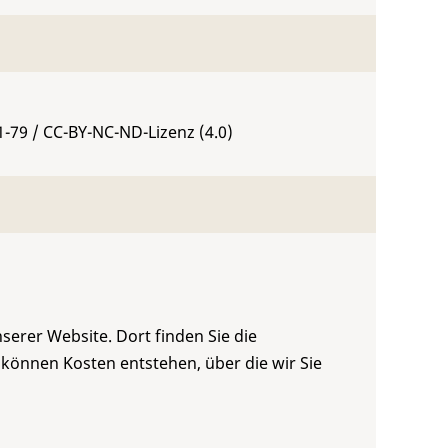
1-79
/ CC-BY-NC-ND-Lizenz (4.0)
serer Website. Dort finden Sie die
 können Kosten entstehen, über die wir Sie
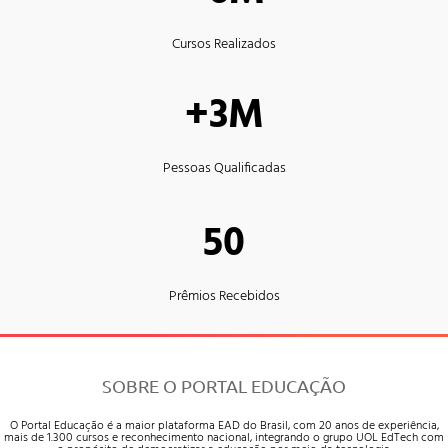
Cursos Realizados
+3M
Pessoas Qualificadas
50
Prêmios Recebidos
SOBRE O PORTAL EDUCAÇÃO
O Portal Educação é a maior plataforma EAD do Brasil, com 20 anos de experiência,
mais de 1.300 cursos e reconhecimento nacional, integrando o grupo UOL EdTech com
━━━━━━━━
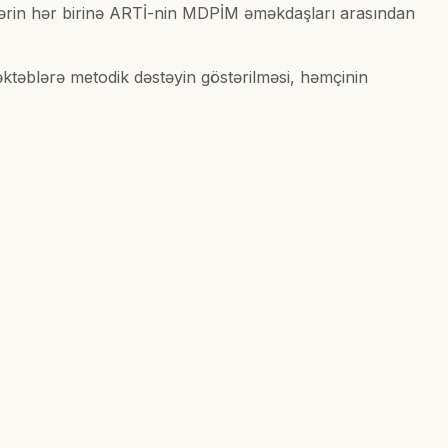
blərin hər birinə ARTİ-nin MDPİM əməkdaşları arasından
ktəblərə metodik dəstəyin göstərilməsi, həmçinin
━━━━━━━━
▶ _What is expected_
Convert everything from the line containing "blərin hər birinə" down to the line containing "ktəblərə metodik dəstəyin" into a Markdown table with the columns No. and Line text, leaving out any blank lines.

▶ _Your response_
| No. | Line text |
|---|---|
| 1 | blərin hər birinə ARTİ-nin MDPİM əməkdaşları arasından |
| 2 | ktəblərə metodik dəstəyin göstərilməsi, həmçinin |